EasyBib (Write Smart): The free version of EasyBib formats citations in the latest edition of the MLA format (currently the 7th edition). To use EasyBib's APA formatting services, sign up for MyBib Pro by clicking here: https://www-secure.easybib.com/products/easybibpro.

KnightCite: an online citation generator service provided by the Hekman Library of Calvin College. This service simplifies the often tedious task of compiling an accurate bibliography in the appropriate style by formatting the given data on a source into a reliable citation, eliminating the need to memorize minute details of style for multiple kinds of sources. The service is provided free of charge by the college, and is available to members both within and outside of the Calvin community.
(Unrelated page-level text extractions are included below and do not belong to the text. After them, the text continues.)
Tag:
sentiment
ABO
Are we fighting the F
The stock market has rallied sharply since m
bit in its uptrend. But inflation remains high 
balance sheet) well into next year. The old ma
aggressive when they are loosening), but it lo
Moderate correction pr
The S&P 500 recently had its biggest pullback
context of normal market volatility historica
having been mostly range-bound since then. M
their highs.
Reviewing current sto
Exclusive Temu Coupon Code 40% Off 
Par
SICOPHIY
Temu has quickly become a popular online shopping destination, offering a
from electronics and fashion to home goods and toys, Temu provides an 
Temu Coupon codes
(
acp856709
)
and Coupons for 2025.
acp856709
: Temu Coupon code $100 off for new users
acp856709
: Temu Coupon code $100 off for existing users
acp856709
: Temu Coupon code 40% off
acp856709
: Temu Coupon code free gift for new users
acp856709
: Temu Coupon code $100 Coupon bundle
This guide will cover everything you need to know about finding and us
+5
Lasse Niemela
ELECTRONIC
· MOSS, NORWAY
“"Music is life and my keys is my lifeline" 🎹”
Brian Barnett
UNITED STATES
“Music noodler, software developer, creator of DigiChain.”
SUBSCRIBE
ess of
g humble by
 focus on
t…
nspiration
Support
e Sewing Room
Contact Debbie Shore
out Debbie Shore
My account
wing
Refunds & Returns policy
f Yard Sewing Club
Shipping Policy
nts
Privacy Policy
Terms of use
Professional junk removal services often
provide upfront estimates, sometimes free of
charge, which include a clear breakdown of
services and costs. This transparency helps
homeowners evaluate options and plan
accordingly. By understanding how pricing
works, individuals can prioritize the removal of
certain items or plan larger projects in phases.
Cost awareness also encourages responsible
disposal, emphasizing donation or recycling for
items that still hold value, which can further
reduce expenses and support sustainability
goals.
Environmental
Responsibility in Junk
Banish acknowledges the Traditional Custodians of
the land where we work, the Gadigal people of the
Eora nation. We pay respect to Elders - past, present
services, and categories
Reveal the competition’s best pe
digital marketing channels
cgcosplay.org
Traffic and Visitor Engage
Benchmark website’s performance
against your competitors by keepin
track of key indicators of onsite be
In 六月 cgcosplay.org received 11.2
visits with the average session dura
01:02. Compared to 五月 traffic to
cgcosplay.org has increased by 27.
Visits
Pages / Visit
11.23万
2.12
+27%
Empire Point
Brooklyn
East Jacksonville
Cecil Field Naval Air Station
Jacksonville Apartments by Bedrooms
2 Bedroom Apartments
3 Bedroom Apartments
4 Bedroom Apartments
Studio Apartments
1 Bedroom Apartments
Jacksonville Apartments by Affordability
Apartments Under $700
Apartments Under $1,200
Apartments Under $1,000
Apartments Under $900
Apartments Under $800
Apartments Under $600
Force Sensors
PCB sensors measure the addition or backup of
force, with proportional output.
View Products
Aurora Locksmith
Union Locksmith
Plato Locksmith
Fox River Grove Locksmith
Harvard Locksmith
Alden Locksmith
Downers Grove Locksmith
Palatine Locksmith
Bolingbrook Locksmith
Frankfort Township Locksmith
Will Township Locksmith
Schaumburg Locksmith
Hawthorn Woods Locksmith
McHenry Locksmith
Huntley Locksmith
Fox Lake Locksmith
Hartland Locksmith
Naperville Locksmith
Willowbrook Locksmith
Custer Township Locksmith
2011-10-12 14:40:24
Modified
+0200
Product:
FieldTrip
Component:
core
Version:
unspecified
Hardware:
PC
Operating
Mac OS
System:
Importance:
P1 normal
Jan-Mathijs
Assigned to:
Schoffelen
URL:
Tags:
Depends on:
JabRef: an open source bibliography reference manager. The native file format used by JabRef is BibTeX, the standard LaTeX bibliography format. JabRef runs on the Java VM (version 1.5 or newer), and should work equally well on Windows, Linux and Mac OS X.

Son of Citation Machine: Professional researchers to properly credit the information that they use. Its primary goal is to make it so easy for student researchers to cite their information sources, that there is virtually no reason not to -- because SOMEDAY THE INFORMATION THAT SOMEONE ELSE WANTS TO USE -- WILL BE YOURS!

refbase: This web database lets you manage your academic references online, and share them with your colleagues. Using this free web service you can upload your references and see what others are reading, the database currently features 24047 records, organize and group your references, and assign keywords to them, so it's easy to get back to a reference, generate a formatted list of citations for your academic paper or CV (as HTML, RTF, PDF, or LaTeX), export references to desktop reference managers (such as Endnote, or Reference Manager) or BibTeX, and import records from common bibliographic formats and online databases.